Usage Examples
Describing features is not sufficient to grasp the potential of this technology. This section covers a sample of projects that illustrate some interesting use of the technology.
Airline Analysis
This company needed to analyze data and quickly react to market demands. One of their processing tasks involved loading 30 million to 50 million records daily. The processing on these records is very complex and requires 500 megabytes of historical information. Using the plain relational database capabilities, they had to process all this in a client application. They had to abandon this approach because their ESQL/C program could process less than 10% of the data in 16 hours. The implementation in the server provided the complete processing in 2.5 hours, an 80 times performance improvement. For them, it was the difference between dreaming of doing the analysis and doing it.
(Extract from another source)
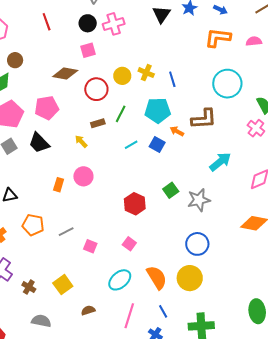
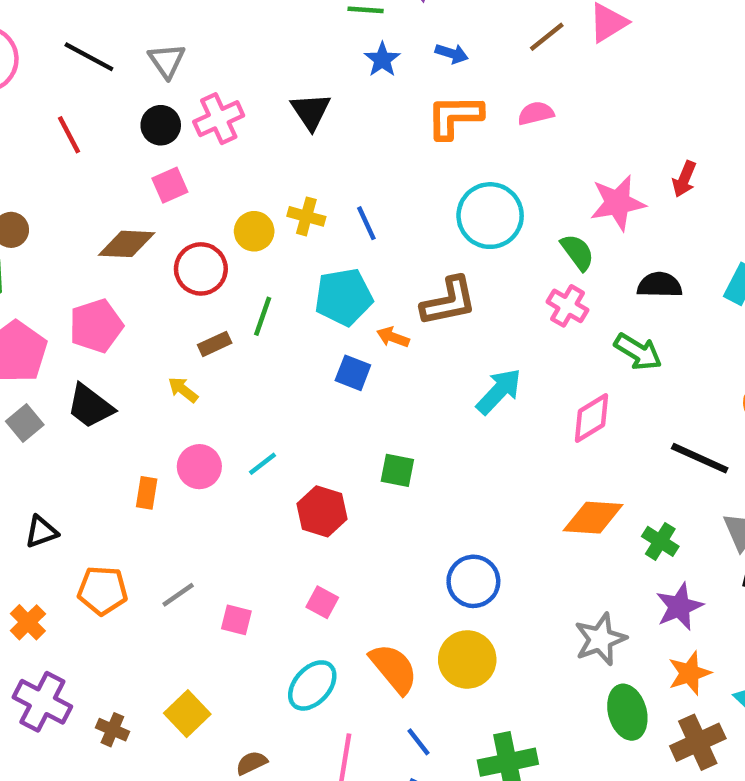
black triangle: (162, 14) -> (311, 111), moved
cyan line: (131, 145) -> (262, 464), moved
green square: (171, 190) -> (397, 470), turned -35
gray star: (199, 200) -> (600, 639), moved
What caused this jump in performance? At a high level, we can identify UDAs and UDFs and the implementation of new types that use a better internal representation of the business data. With that, they could also take advantage of the database framework for set processing and parallel processing. Finally, they did not have to move the data back and forth between the database and the application, saving the transfer time.
Travel Reservation
This project involved building a customer-centric travel management system for corporations. The environment was Java, CORBA, and IDS 9.x. There was also a need to interact with a mainframe system to verify some information.
The system analysis and design followed an object-oriented methodology. It turned out that it facilitated the implementation in the database because we could use table inheritance when it was deemed appropriate.
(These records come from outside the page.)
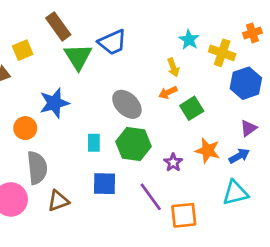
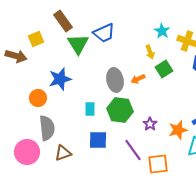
orange arrow: (168, 92) -> (138, 79), moved
gray ellipse: (127, 104) -> (115, 80), turned 35
green square: (192, 108) -> (164, 69), moved
orange star: (208, 151) -> (178, 130), moved, turned -30

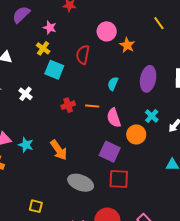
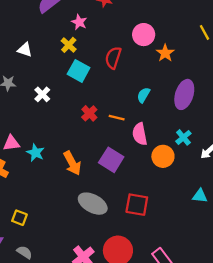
red cross: (68, 105) -> (89, 113), turned -32
purple square: (110, 152) -> (111, 160), moved
yellow square: (36, 206) -> (19, 218), moved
We needed to be able to locate hotels within a certain distance of a desired location. This was easily done, as longitude and latitude were already part of the information. To provide this functionality, we used the code discussed in Chapter 6 with the addition of a function that calculated the distance between two points.
The last major thing we did was implement a hierarchical policy system that could find the policies that apply to a specific hotel or flight origin or destination or find the resources that are within policies in a specific area. This was done with the Node type, discussed in Chapter 2.
Capital Market Solution
The challenge in this application was to provide near real-time access for stock ticker analysis. The company's previous attempt, using a competing relational database management system (RDBMS), achieved a total of 500 ticks per second. The problem was that they estimated that they needed 12,000 ticks per second!
The Informix solution came based on two commercially available DataBlades: TimeSeries and the NAG statistical DataBlade. Informix worked closely with the customer and created a new DataBlade: the real-time loader. Features include a tighter integration with the application receiving the ticks and a VTI interface that provides access to the values even before they are stored in the time series. This solution was able to achieve 25,000 ticks per second on the same platform used previously that achieved only 500 ticks per second. This represents a 50 times performance improvement.
Interestingly, many of the characteristics found in this packaging could be applied to other industries with likely performance benefits.
Fabric Classification
In this project, we wanted to store fabric characteristics in a database so people could search on these characteristics to find the subset of fabrics that interests them. As the number of fabrics increases, the indexing efficiency becomes more important. Two characteristics were very interesting: material and color.
The material search involved a hierarchical representation as discussed in Chapter 2. Instead of being able to search on the material itself, such as nylon and cotton, you could search for a category of fabric such as synthetic and natural. The hierarchy could extend multiple levels based on the desired classification. Other types of hierarchies were also required. The hierarchical search was indexed using a new type that facilitated the indexing and search of these hierarchies. This provided efficient indexing of this subproblem, a facility not available in standard relational databases.
The second problem involved the search on color. For people not familiar with these types of searches, the first thought that comes up is to have the color name available for indexing. In this industry, a color is a much more precise value. It consists of three numbers representing the color. Changing any of the three values slightly changes the color. This means that a color search becomes a search on a range for each of the three values. There were other requirements that made the search a range on five values. This was a perfect candidate for an R-tree index. As discussed before, the R-tree indexing discriminates enough on the values to be selected by the optimizer where multiple B-tree indexes would not. A modified version of the code discussed in Chapter 6 was used to provide the proper indexing.
These indexing schemes provided the basis for efficient and scalable searches for the project.
Area Management
This project was interesting because it involved replacing an existing solution, written in SPL, with a simpler one, still written in SPL. The original solution involved 83 lines of complex SPL with three SELECT statements in two embedded FOREACH statements. The problem with this approach is that it is complex and also specific to a single problem because the SQL statements had to be hard-coded in the SPL code. Any similar problem that requires either at least one different table or a slight variation in the selection of the rows would also require a new 83 lines of stored procedure.
An analysis of the code revealed that the entire process was in fact aggregating objects together. The problem became how to augment the database capabilities so it could process the information in an aggregation fashion: a UDA.
The new approach included 23 lines of SPL and could be applied to any SQL statement, making it a generic solution. The execution required only one SQL statement instead of looping multiple SQL statements in a stored procedure. The new solution was then simpler and more efficient.